AlphaDesign AI Experts Wade into Design and Verification
by Bernard Murphy on 03-06-2025 at 6:00 am

I mentioned in an earlier blog that multiple presentations at DVCon 2025 went all-in on AI-assisted design and verification. The presentation was one such example, looking very much at top-down AI-expert application of agentic flows to design and verification. AlphaDesign is a new startup out of UC Santa Barbara headed by William Wang (Professor of AI and a track record of research engagements with Amazon, Intel, Nvidia and others.)

AlphaDesign AI Experts Wade into Design and Verification

The role of AI experts in advancing AI for design and verification

The promise of AI in this domain is both exciting and concerning. Exciting because there is potential to revolutionize productivity. Concerning not for loss of jobs (that will never happen), but because AI is still viewed as about approximate, probabilistic answers while engineering is about precision; approximate may be helpful for beginners and quick starts but not for production quality. We will still lean heavily on production tools (synthesis, simulation, etc) to validate and optimize, initially all the way through the flow, likely moving later in the flow as we build confidence in the quality of AI-based design generation.

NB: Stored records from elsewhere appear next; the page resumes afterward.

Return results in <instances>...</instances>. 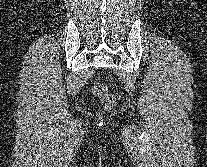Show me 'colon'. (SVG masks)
<instances>
[{"instance_id":"obj_1","label":"colon","mask_w":207,"mask_h":167,"mask_svg":"<svg viewBox=\"0 0 207 167\" xmlns=\"http://www.w3.org/2000/svg\"><path fill=\"white\" fill-rule=\"evenodd\" d=\"M92 93L98 97L106 108H111L115 105L116 98L110 93L107 86L101 83H94Z\"/></svg>"}]
</instances>
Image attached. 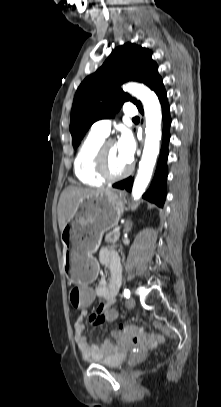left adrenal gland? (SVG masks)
I'll list each match as a JSON object with an SVG mask.
<instances>
[{
    "label": "left adrenal gland",
    "instance_id": "1",
    "mask_svg": "<svg viewBox=\"0 0 221 407\" xmlns=\"http://www.w3.org/2000/svg\"><path fill=\"white\" fill-rule=\"evenodd\" d=\"M131 228H132V223H130L129 221H127L126 223H125V231L126 232H129L130 230H131Z\"/></svg>",
    "mask_w": 221,
    "mask_h": 407
}]
</instances>
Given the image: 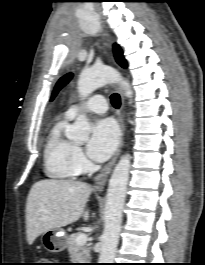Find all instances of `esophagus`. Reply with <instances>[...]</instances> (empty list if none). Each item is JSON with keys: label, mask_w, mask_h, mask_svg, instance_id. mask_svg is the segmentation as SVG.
Wrapping results in <instances>:
<instances>
[{"label": "esophagus", "mask_w": 205, "mask_h": 265, "mask_svg": "<svg viewBox=\"0 0 205 265\" xmlns=\"http://www.w3.org/2000/svg\"><path fill=\"white\" fill-rule=\"evenodd\" d=\"M111 39L109 37V35L107 34V46L111 47ZM118 92L120 94V99H121V106H120V110L118 112V122L120 125V129H121V138H120V144L118 149L116 150L113 158L105 165V167L101 170V172L95 177V190L96 191H103L108 177L120 155L121 149L123 147V137H124V131H125V126H124V119H123V108H124V94L122 91V88L120 85L117 86Z\"/></svg>", "instance_id": "1"}]
</instances>
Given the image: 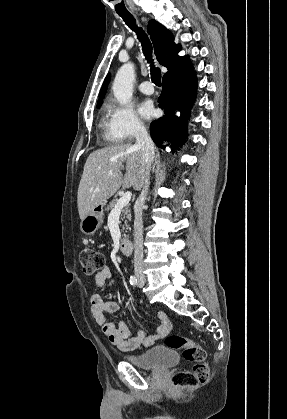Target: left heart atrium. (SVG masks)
Segmentation results:
<instances>
[{
	"mask_svg": "<svg viewBox=\"0 0 287 419\" xmlns=\"http://www.w3.org/2000/svg\"><path fill=\"white\" fill-rule=\"evenodd\" d=\"M138 111L143 118H150L154 113V108L150 101H143L139 105Z\"/></svg>",
	"mask_w": 287,
	"mask_h": 419,
	"instance_id": "39dd6f15",
	"label": "left heart atrium"
}]
</instances>
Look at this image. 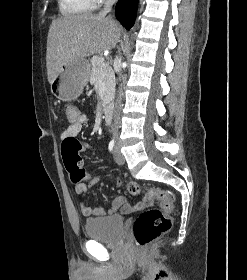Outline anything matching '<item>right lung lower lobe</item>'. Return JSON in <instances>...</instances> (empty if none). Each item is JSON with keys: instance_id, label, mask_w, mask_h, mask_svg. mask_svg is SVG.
I'll return each instance as SVG.
<instances>
[{"instance_id": "98d812e1", "label": "right lung lower lobe", "mask_w": 247, "mask_h": 280, "mask_svg": "<svg viewBox=\"0 0 247 280\" xmlns=\"http://www.w3.org/2000/svg\"><path fill=\"white\" fill-rule=\"evenodd\" d=\"M138 0H119L116 5V17L126 29H130L136 18Z\"/></svg>"}]
</instances>
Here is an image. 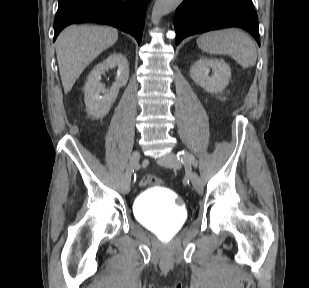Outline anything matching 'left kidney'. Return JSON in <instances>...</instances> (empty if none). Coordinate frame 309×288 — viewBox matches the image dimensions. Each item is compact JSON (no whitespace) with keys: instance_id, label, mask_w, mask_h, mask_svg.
I'll use <instances>...</instances> for the list:
<instances>
[{"instance_id":"left-kidney-1","label":"left kidney","mask_w":309,"mask_h":288,"mask_svg":"<svg viewBox=\"0 0 309 288\" xmlns=\"http://www.w3.org/2000/svg\"><path fill=\"white\" fill-rule=\"evenodd\" d=\"M210 69L214 72L209 75ZM193 81L209 93H218L229 84L231 70L223 59L200 58L190 68Z\"/></svg>"}]
</instances>
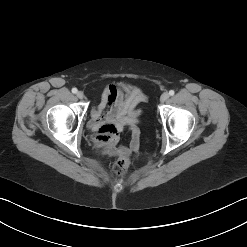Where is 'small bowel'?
Listing matches in <instances>:
<instances>
[{"label":"small bowel","mask_w":247,"mask_h":247,"mask_svg":"<svg viewBox=\"0 0 247 247\" xmlns=\"http://www.w3.org/2000/svg\"><path fill=\"white\" fill-rule=\"evenodd\" d=\"M142 91L129 84H110L101 96L100 103L91 111L89 128L95 132V143L106 156L126 157L139 151L137 125L141 110L137 104L146 101ZM131 130L129 146H118L120 133Z\"/></svg>","instance_id":"obj_1"}]
</instances>
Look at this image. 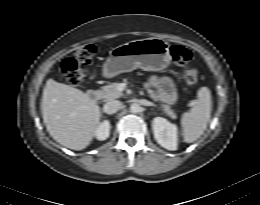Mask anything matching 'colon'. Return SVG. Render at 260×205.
<instances>
[{"instance_id":"obj_1","label":"colon","mask_w":260,"mask_h":205,"mask_svg":"<svg viewBox=\"0 0 260 205\" xmlns=\"http://www.w3.org/2000/svg\"><path fill=\"white\" fill-rule=\"evenodd\" d=\"M94 54L95 47L91 44L85 45L77 48L72 56L62 61L61 70L70 85L78 86L85 81L86 71L83 66L88 65L92 61ZM171 55L177 64L186 67V83L190 86L195 85L198 80V71L192 64V52L188 48L176 44L171 47Z\"/></svg>"}]
</instances>
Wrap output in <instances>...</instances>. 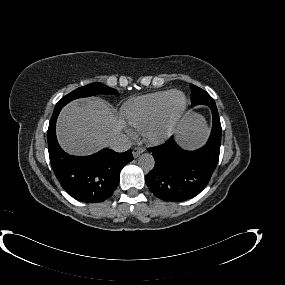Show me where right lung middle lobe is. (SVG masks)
Listing matches in <instances>:
<instances>
[{"instance_id":"obj_1","label":"right lung middle lobe","mask_w":285,"mask_h":285,"mask_svg":"<svg viewBox=\"0 0 285 285\" xmlns=\"http://www.w3.org/2000/svg\"><path fill=\"white\" fill-rule=\"evenodd\" d=\"M117 91L113 88H110L102 83H91L86 86L80 87L68 95L64 96L55 106V109L62 108L70 101L82 98L89 97L97 94H115Z\"/></svg>"}]
</instances>
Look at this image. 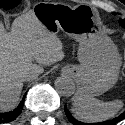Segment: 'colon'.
Listing matches in <instances>:
<instances>
[{"label": "colon", "instance_id": "obj_1", "mask_svg": "<svg viewBox=\"0 0 125 125\" xmlns=\"http://www.w3.org/2000/svg\"><path fill=\"white\" fill-rule=\"evenodd\" d=\"M123 76L125 77V52H124Z\"/></svg>", "mask_w": 125, "mask_h": 125}]
</instances>
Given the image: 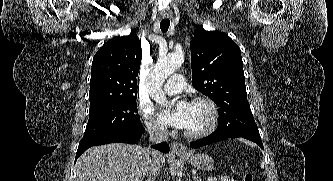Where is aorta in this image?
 <instances>
[{
  "instance_id": "762f6f07",
  "label": "aorta",
  "mask_w": 333,
  "mask_h": 181,
  "mask_svg": "<svg viewBox=\"0 0 333 181\" xmlns=\"http://www.w3.org/2000/svg\"><path fill=\"white\" fill-rule=\"evenodd\" d=\"M184 54L182 51L175 52L165 58L159 59L149 75L150 92L152 99L162 105L168 104L167 97L162 91L166 79L174 73L183 63ZM181 181V180H178Z\"/></svg>"
}]
</instances>
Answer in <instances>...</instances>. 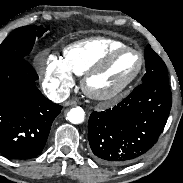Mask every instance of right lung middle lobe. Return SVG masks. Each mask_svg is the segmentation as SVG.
I'll use <instances>...</instances> for the list:
<instances>
[{
  "label": "right lung middle lobe",
  "mask_w": 183,
  "mask_h": 183,
  "mask_svg": "<svg viewBox=\"0 0 183 183\" xmlns=\"http://www.w3.org/2000/svg\"><path fill=\"white\" fill-rule=\"evenodd\" d=\"M47 29L42 26H24L15 29L0 44V63L26 59L37 38Z\"/></svg>",
  "instance_id": "right-lung-middle-lobe-1"
}]
</instances>
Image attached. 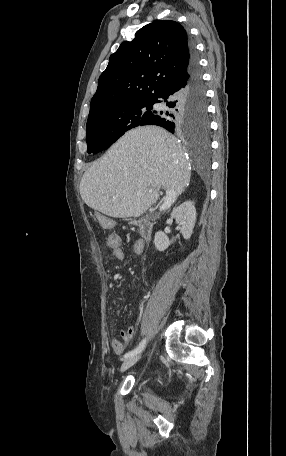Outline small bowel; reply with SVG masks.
<instances>
[{"mask_svg": "<svg viewBox=\"0 0 286 456\" xmlns=\"http://www.w3.org/2000/svg\"><path fill=\"white\" fill-rule=\"evenodd\" d=\"M113 237V241H110V239ZM107 245L111 249V255L115 260H124L126 257V253L124 249L121 246V238L117 234H110L107 238ZM144 250V243L140 240L136 241L130 250V253L132 255H140ZM120 336L123 340H117L113 339L112 340V348L114 352L117 355H121L124 350H125V344L124 343H129L133 340L135 336V328L134 327H128L126 329H123L120 331Z\"/></svg>", "mask_w": 286, "mask_h": 456, "instance_id": "1", "label": "small bowel"}]
</instances>
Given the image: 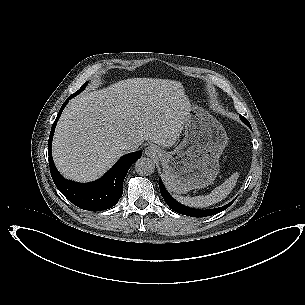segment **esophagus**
I'll return each mask as SVG.
<instances>
[{
  "mask_svg": "<svg viewBox=\"0 0 305 305\" xmlns=\"http://www.w3.org/2000/svg\"><path fill=\"white\" fill-rule=\"evenodd\" d=\"M145 154L148 157H154V156L159 154V150H158V148L156 146L150 145V146L145 148Z\"/></svg>",
  "mask_w": 305,
  "mask_h": 305,
  "instance_id": "esophagus-1",
  "label": "esophagus"
}]
</instances>
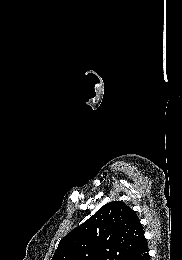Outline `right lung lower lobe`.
<instances>
[{
  "instance_id": "98d812e1",
  "label": "right lung lower lobe",
  "mask_w": 182,
  "mask_h": 260,
  "mask_svg": "<svg viewBox=\"0 0 182 260\" xmlns=\"http://www.w3.org/2000/svg\"><path fill=\"white\" fill-rule=\"evenodd\" d=\"M124 260H150V256L148 254L147 243H143L140 247H138L135 251L130 253Z\"/></svg>"
}]
</instances>
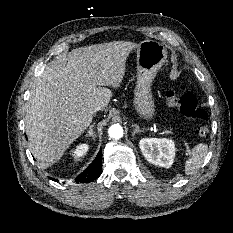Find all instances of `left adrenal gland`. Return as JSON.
Wrapping results in <instances>:
<instances>
[{"label": "left adrenal gland", "instance_id": "left-adrenal-gland-1", "mask_svg": "<svg viewBox=\"0 0 233 233\" xmlns=\"http://www.w3.org/2000/svg\"><path fill=\"white\" fill-rule=\"evenodd\" d=\"M132 126L135 127V129H134V131H133V133H132L133 136H134L136 133L143 132V130H141L140 127H139L138 125L133 124Z\"/></svg>", "mask_w": 233, "mask_h": 233}]
</instances>
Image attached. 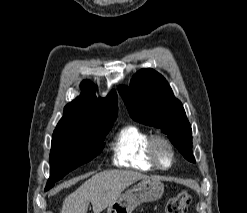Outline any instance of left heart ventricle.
I'll return each mask as SVG.
<instances>
[{"instance_id": "obj_1", "label": "left heart ventricle", "mask_w": 247, "mask_h": 213, "mask_svg": "<svg viewBox=\"0 0 247 213\" xmlns=\"http://www.w3.org/2000/svg\"><path fill=\"white\" fill-rule=\"evenodd\" d=\"M159 156L163 163L167 164L170 160L169 153L165 147L159 148Z\"/></svg>"}]
</instances>
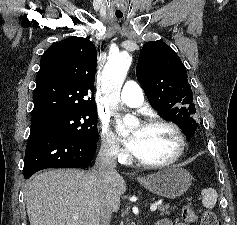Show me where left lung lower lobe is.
Wrapping results in <instances>:
<instances>
[{
    "mask_svg": "<svg viewBox=\"0 0 237 225\" xmlns=\"http://www.w3.org/2000/svg\"><path fill=\"white\" fill-rule=\"evenodd\" d=\"M194 134H191V135H187L186 137L187 138H191Z\"/></svg>",
    "mask_w": 237,
    "mask_h": 225,
    "instance_id": "0a47b994",
    "label": "left lung lower lobe"
}]
</instances>
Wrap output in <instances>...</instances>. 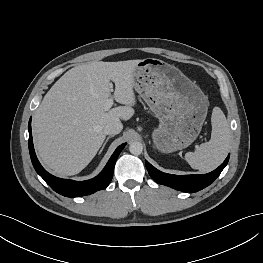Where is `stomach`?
<instances>
[{"instance_id": "obj_1", "label": "stomach", "mask_w": 263, "mask_h": 263, "mask_svg": "<svg viewBox=\"0 0 263 263\" xmlns=\"http://www.w3.org/2000/svg\"><path fill=\"white\" fill-rule=\"evenodd\" d=\"M134 89L159 119L152 139L157 149L171 153L191 145L207 116L202 90L177 67L155 58L139 60Z\"/></svg>"}]
</instances>
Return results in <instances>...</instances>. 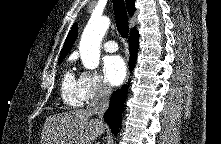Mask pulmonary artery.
Returning <instances> with one entry per match:
<instances>
[{
  "label": "pulmonary artery",
  "instance_id": "e3ab8cb5",
  "mask_svg": "<svg viewBox=\"0 0 221 144\" xmlns=\"http://www.w3.org/2000/svg\"><path fill=\"white\" fill-rule=\"evenodd\" d=\"M103 48L107 52H115L118 50V45L115 41H107L103 44Z\"/></svg>",
  "mask_w": 221,
  "mask_h": 144
}]
</instances>
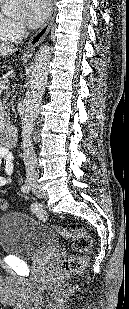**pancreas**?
<instances>
[{
	"label": "pancreas",
	"mask_w": 129,
	"mask_h": 309,
	"mask_svg": "<svg viewBox=\"0 0 129 309\" xmlns=\"http://www.w3.org/2000/svg\"><path fill=\"white\" fill-rule=\"evenodd\" d=\"M2 83H6L7 84V82H6V79H3L2 77H0V84H2ZM2 88L0 87V90H1ZM5 89V88H4ZM7 108H3V109H0V119H2L1 121H0V128H2V127H4V126H6V124H7V121L9 120V113L7 112V111H5ZM2 117V118H1Z\"/></svg>",
	"instance_id": "pancreas-1"
}]
</instances>
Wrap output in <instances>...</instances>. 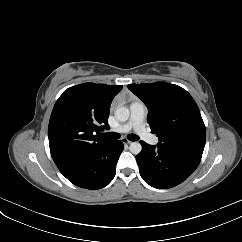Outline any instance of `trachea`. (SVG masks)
Masks as SVG:
<instances>
[{
	"instance_id": "trachea-1",
	"label": "trachea",
	"mask_w": 242,
	"mask_h": 242,
	"mask_svg": "<svg viewBox=\"0 0 242 242\" xmlns=\"http://www.w3.org/2000/svg\"><path fill=\"white\" fill-rule=\"evenodd\" d=\"M100 137L109 139V140H117L120 138V134L115 133V132L101 133ZM128 139L130 141H137V140H139V137L135 134H130V135H128Z\"/></svg>"
}]
</instances>
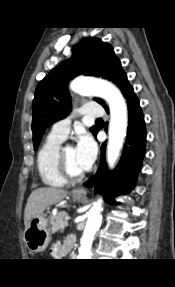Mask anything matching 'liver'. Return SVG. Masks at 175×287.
<instances>
[{
	"mask_svg": "<svg viewBox=\"0 0 175 287\" xmlns=\"http://www.w3.org/2000/svg\"><path fill=\"white\" fill-rule=\"evenodd\" d=\"M67 195L68 191L60 188L41 187L33 190L27 200L24 211L25 228L28 226L31 218L41 215L46 208L59 203Z\"/></svg>",
	"mask_w": 175,
	"mask_h": 287,
	"instance_id": "6515ba94",
	"label": "liver"
}]
</instances>
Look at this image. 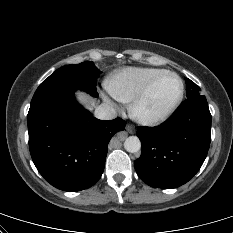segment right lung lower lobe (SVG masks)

Yet if we want to seize this opportunity and not talk ourselves out of big advances before we start, we need native AI experts to be involved in this journey as much as native EDA experts. EDA teams with their own AI experts will continue to push from the bottom up, very much with a focus on near-term profitability in optimizing proven flows, because that’s how they can run a healthy business. Top-down AI experts meanwhile can push what could be possible in generation and analysis from natural language prompts/specs, and beyond. That’s where I see AlphaDesign fitting in.

Certainly trust will need to be built along that journey, initially in helping refine verification suites for improved coverage. And perhaps in generating snippets of RTL as designers start to become comfortable with that idea. Later becoming a more accomplished aid in the design and verification process. We’ve been down similar paths before in EDA. I see what AlphaDesign is proposing an yet another improvement in productivity, initially helping tune current flows, gradually switching us over to new ways of thinking about the design task.

Agentic flows

The company calls their solution ChipAgents™, reflecting that the approach uses LLM agents to accomplish a goal. An agent in this world incorporates planning (decomposing a task into subtasks and refining past action), memory (managing context over a long period of time), and tool use (for assessment on a proposed solution and to elaborate designs/tests).

Agentic flows have been making big strides in the software engineering world. For automatically locating and fixing bugs in a software repository, LLM-only success rate is pretty sad (<3%). Adding basic agent support improved that rate by 8X. Amazon Q developer agent doubles that rate to 55%. A further refinement gets to 62%+. Not hands-free yet but an impressive advance.

Of course this is for software which can draw on a massive training corpus. Hardware is much more difficult, not because we have to be more clever but because there is so little of it to use in training (by one estimate, SystemVerilog code amounts to 0.28% of the lines of code accessible in Python+Java+Go+Javascript.) Also toolchains in hardware design compound complexity over software engineering.

Progress

This is an early-stage company, receiving their seed funding round in August 2024. Initial staffing has drawn from UCSB graduates with a heavy emphasis on AI and data science training.

The first step has been to build a serious reference design they call ChipAgentsBench, curated from OpenSource projects like OpenTitan. Good move, since many GenAI demonstrations for design that I have seen so far have been based on toy examples. This reference has 2.8k SystemVerilog files, amounting to over 600k lines of code. AlphaDesign say they plan to open-source a subset of this design at some point.

Details on demonstrated agent capabilities are thin so far. There is a CoverAgent aiming to help improve coverage in testing. As a general concept, using AI to help improve bottom-up coverage is not new. What looks intriguing here in talking to a couple of the R&D folks is looking at coverage based on reading natural language specs. As an example, finding ways to boost coverage in error-handling logic is always challenging in bottom-up testing but may be easier to spot/exercise based on reading a spec.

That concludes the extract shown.